Supreme Court upholds Kwak’s bribe conviction
Kwak will forfeit his job, serve the prison sentence handed down after his first appeal and return about 3.5 billion won ($3.1 million) of campaign expenses reimbursed by the state-run National Election Commission. Kwak will hold a press meeting today and then immediately go to prison.
The 58-year-old superintendent was convicted of giving 200 million won to Park Myong-gee, a professor at Seoul National University of Education and a liberal candidate in the election for superintendent of the Seoul Metropolitan Office of Education, in June 2010.
Park abandoned his candidacy, and Kwak won. Prosecutors said it was a simple bribe, while Kwak said he gave Park the money as a “goodwill gesture” after he heard Park was having money problems.
At the first trial in January, the court convicted Kwak of bribery and violation of the Local Education Autonomy Act and the Public Official Election Act, fined him 30 million won, and released him from 132-day-long custody.
He immediately filed an appeal, but the appellate court in April gave him a heavier ruling, a one-year jail sentence, saying the previous one was too light. But the court delayed his prison time until the Supreme Court made its ruling.
However, the Supreme Court overturned the ruling against Kang Kyung-seon, Kwak’s best friend and the go-between who delivered the money to Park, and sent the case back to the Seoul High Court. Kang was fined 20 million won at his first and second trials.
Under election law, if the Supreme Court upholds a ruling that fines an elected government official more than 1 million won, the election becomes invalid and the official loses his or her job. Kwak also has to return campaign expenses reimbursed by the National Election Commission. A by-election to fill his post will take place on the day of the presidential election, Dec.19.

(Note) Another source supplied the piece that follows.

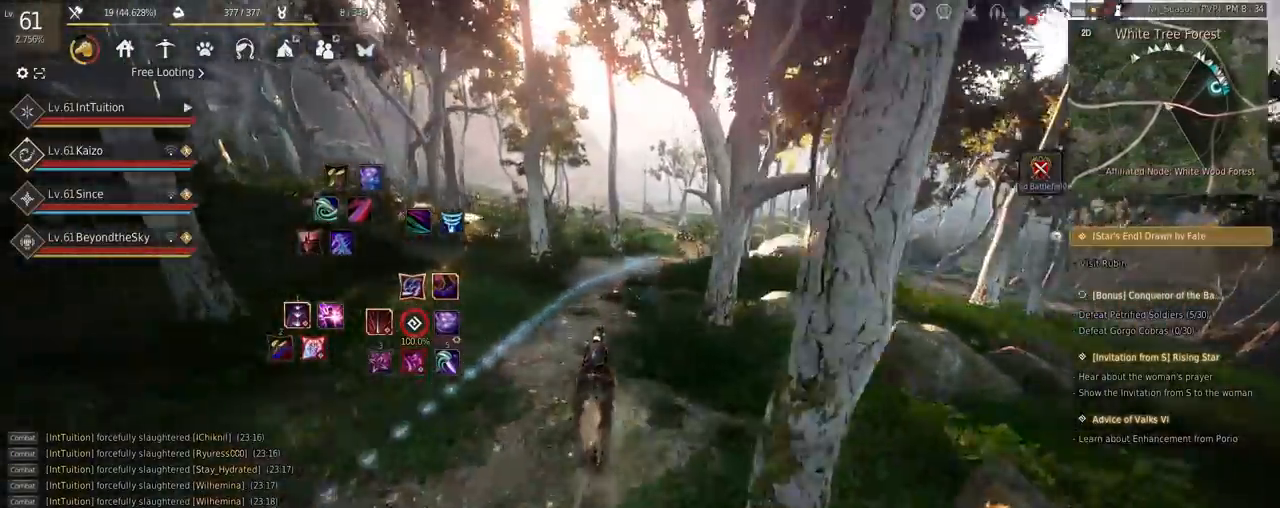
{"keys": ["a", "f", "shift"], "mouse": [], "events": []}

Kwak spent 132 days in jail prior to his first trial, so he will have to serve the remaining part of the sentence, about eight months.
Kwak didn’t attend the court hearing yesterday, and he was informed of the verdict at his office. After that, he started a resignation ceremony and apologized for not completing his term.
However, he continued to say he was innocent. He said it was ridiculous to say the money given to Park was related to the election because he gave it nine months after his victory.
“I have been convicted ridiculously, but I believe this case will be a source of hope in the future,” Kwak said.
The former law professor at Korea National Open University served as secretary general of the state-run National Human Rights Commission between 2005 and 2007.
When he declared his candidacy in local elections in June 2010, he was not known as an educator, but he described himself as a liberal who would use innovation to solve the problems of the Korean education system.
Park was a strong rival, and he gave up his candidacy two weeks before the election. Kwak beat a conservative ruling party candidate by a narrow margin of about 1.1 percentage points.
During his 27 months in the job, Kwak pushed a string of controversial education polices such as abolishing corporal punishment at all schools, free lunches for all students and founding so-called “innovative schools,” a new kind of public school that focuses on debate-centered classes and extracurricular activities.
He clashed with conservatives in the Ministry of Education, Science and Technology and former Seoul Mayor Oh Se-hoon, who especially condemned Kwak’s free school lunch scheme.
Conservative teachers and educators were delighted by yesterday’s ruling. Some even convened a press conference in front of the Supreme Court and said they welcomed the ruling and demanded that the Seoul education office “stop or abolish all of Kwak’s pledges immediately.”
The ruling Saenuri Party’s spokesman Shin Ui-jin said in a statement that the ruling was no surprise and that Kwak has destroyed Seoul’s education policies.
Kwak filed an appeal with the Constitutional Court, saying that the Public Official Election Act, which he is convicted of violating, is unconstitutional. If the Constitutional Court rules that it is, Kwak will be able to apply for a retrial.
Kim Chil-jun, an attorney for Kwak, said he feels sorry about the ruling.